Introducing influx-spout
Posted on
As well as my main gig, I do some work with the excellent folks at Jump Trading. My main focus there so far has been finalising and open sourcing a project - implemented in Go - called influx-spout.
influx-spout will primarily be of interest to you if:
- you use the InfluxDB time series database
- you have a lot of data going into InfluxDB
- you want flexibility in how incoming InfluxDB data is handled
influx-spout sits in between an incoming fire-hose of InfluxDB measurements (potentially from thousands of hosts) and one or more InfluxDB instances (or other services which accept the InfluxDB Line Protocol such as Kapacitor). It accepts InfluxDB measurements over either UDP or HTTP, applies sanity checks, batching, filtering and routing, and then writes out the measurements to their final destinations.
influx-spout provides flexibility: measurements can be sharded across backends, some classes of measurements can duplicated to multiple backends and measurements which are no longer important can be dropped before they get near a disk.
influx-spout also allows for easy changes in the way measurements are handled without requiring changes to the systems producing the measurements. External systems are configured to send measurements to single, static endpoint (i.e. influx-spout) with any changes to the way measurements are handled taken care of by changes to influx-spout's configuration.

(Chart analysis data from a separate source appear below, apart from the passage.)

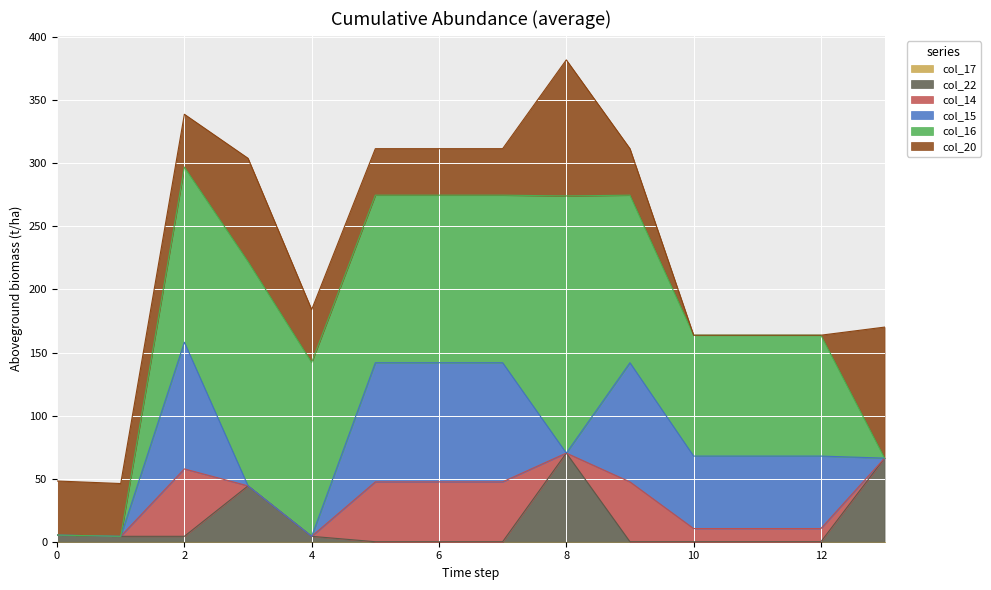

Which series changed the most between 1 and 3?

col_16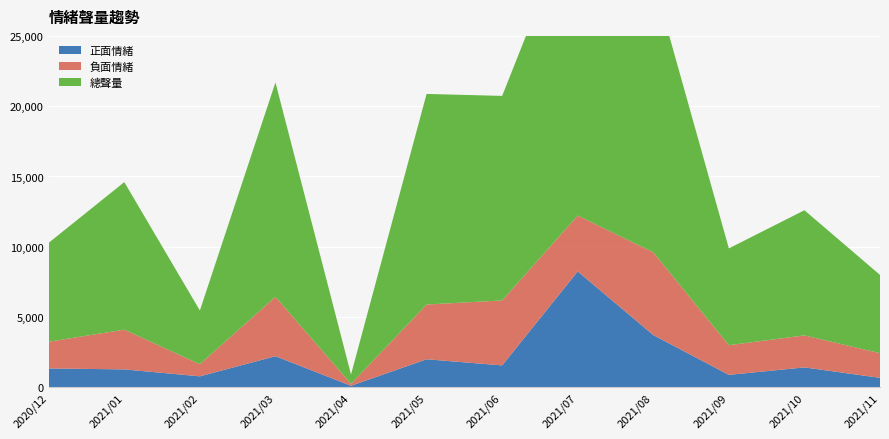

Reading left to right, list all the values displayed in this chart.

正面情緒: 1346	1279	785	2217	113	1999	1563	8248	3721	889	1421	677
負面情緒: 1900	2828	861	4226	135	3894	4620	3972	5885	2111	2275	1754
總聲量: 7039	10493	3820	15249	666	14979	14549	22056	19447	6885	8903	5567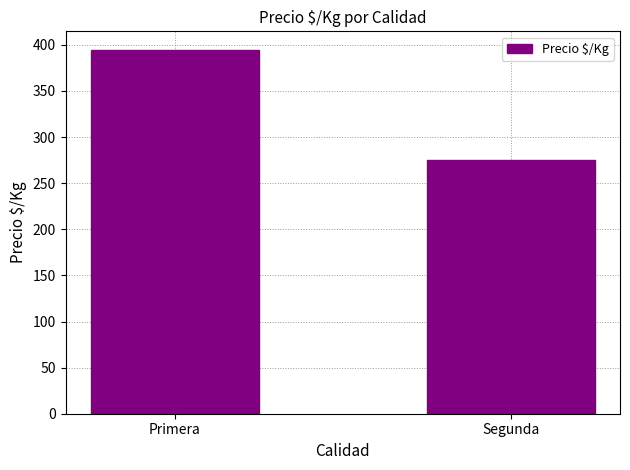

What is the smallest value displayed?

275.4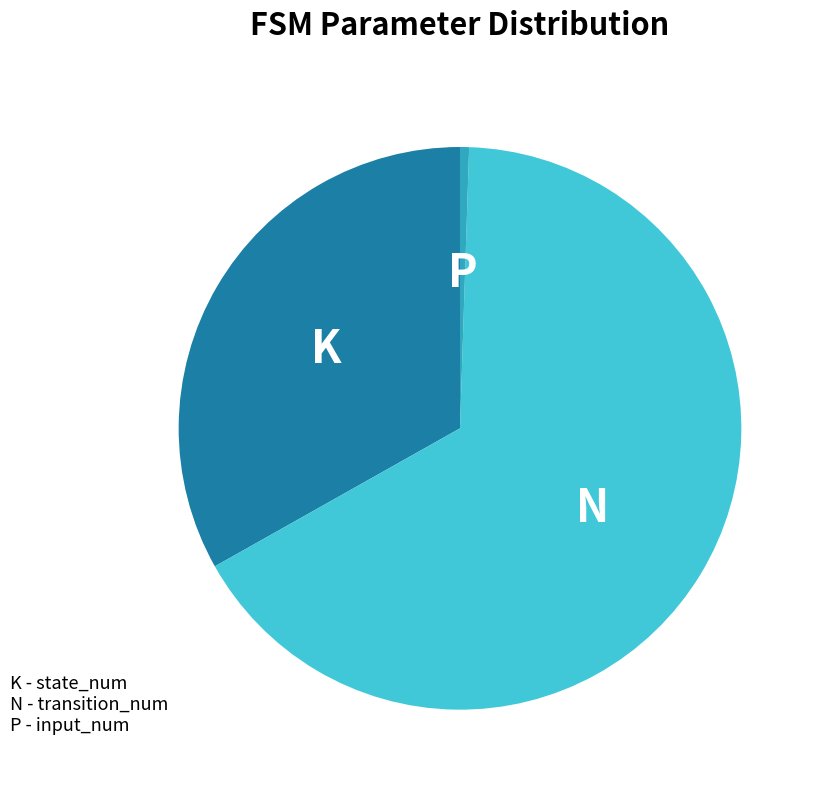

Is there any slice that represents more than half of the pie?

Yes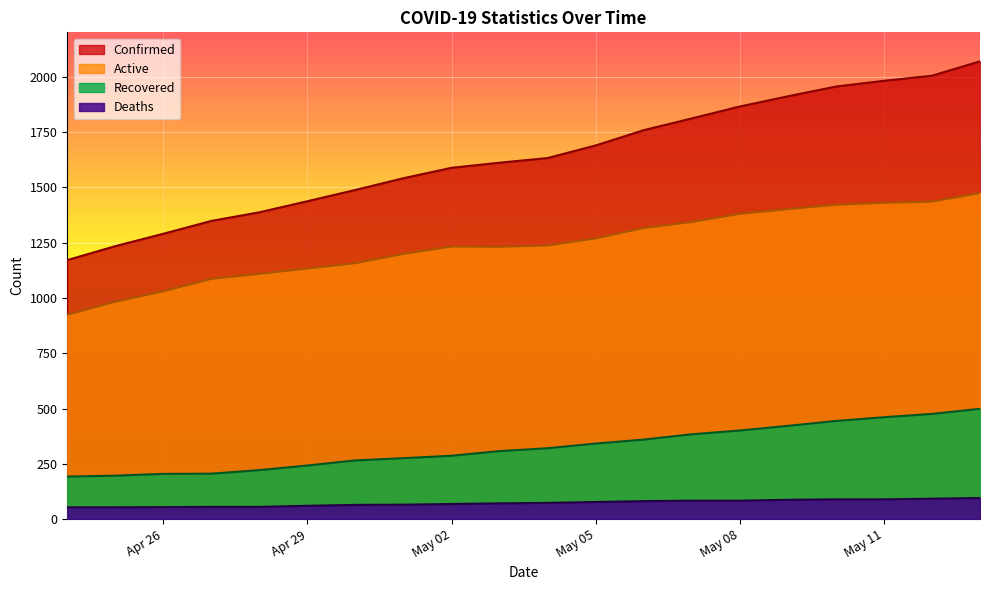

Which category has the highest value across all series?

2020-05-13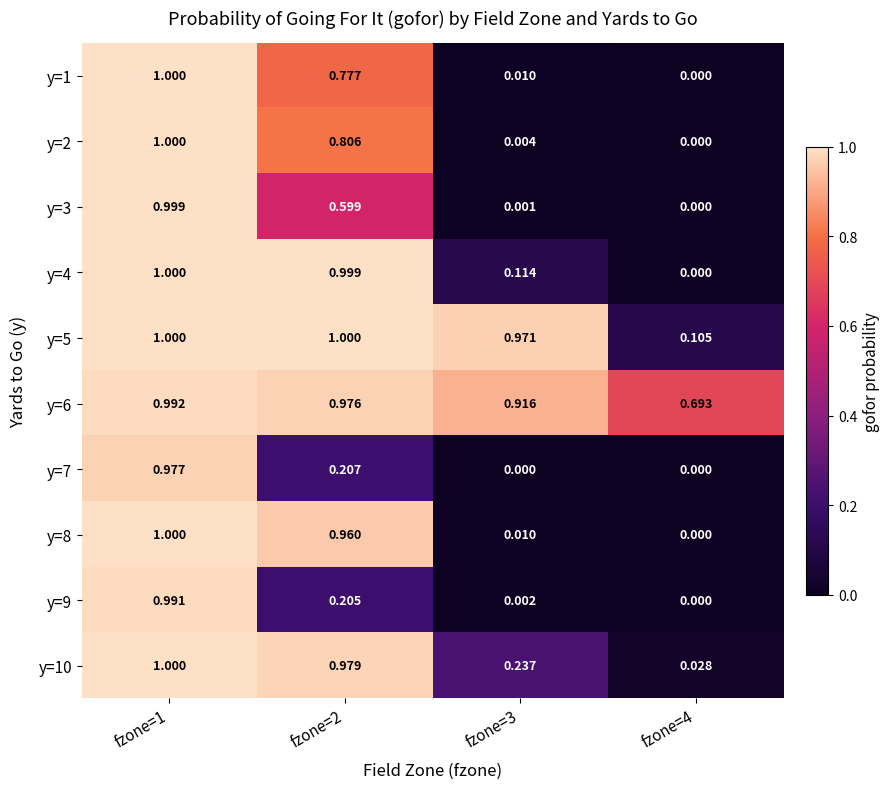

Is the value of y=4 at fzone=4 greater than the value of y=6 at fzone=1?

No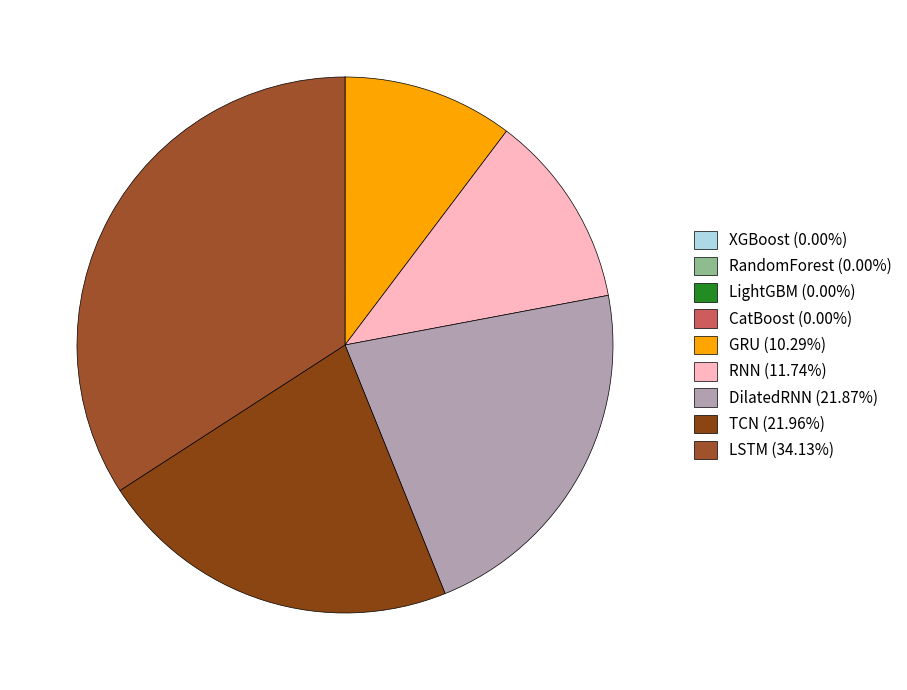

True or false: XGBoost accounts for 0% of the total.

True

As a Go developer, influx-spout is interesting because it of the high volumes of data that it needs to support. Here's a few things we've done to ensure that influx-spout can handle large data volumes:
- The data path is entirely in RAM: no disk is involved.
- Scale out: the various functions of influx-spout are implemented as separate processes which can run on a single machine or scaled out multiple machines.
- Custom algorithms for parsing and data conversion where required.
- Minimal memory allocation: wherever possible buffers are allocated once and reused.
- Minimal copying: wherever possible data is read into a buffer once and used from there.
- Performance regression testing: there are automated benchmarks which compare the performance of key areas of the code against an earlier reference revision. The checks are run for every pull request to detect regressions.
If you're into Go development and performance sensitive software, the influx-spout code is worth studying.
influx-spout v2.0.0 has just been released can downloaded from the project's Releases page. There's lots more information about the project in the project launch post and in the README.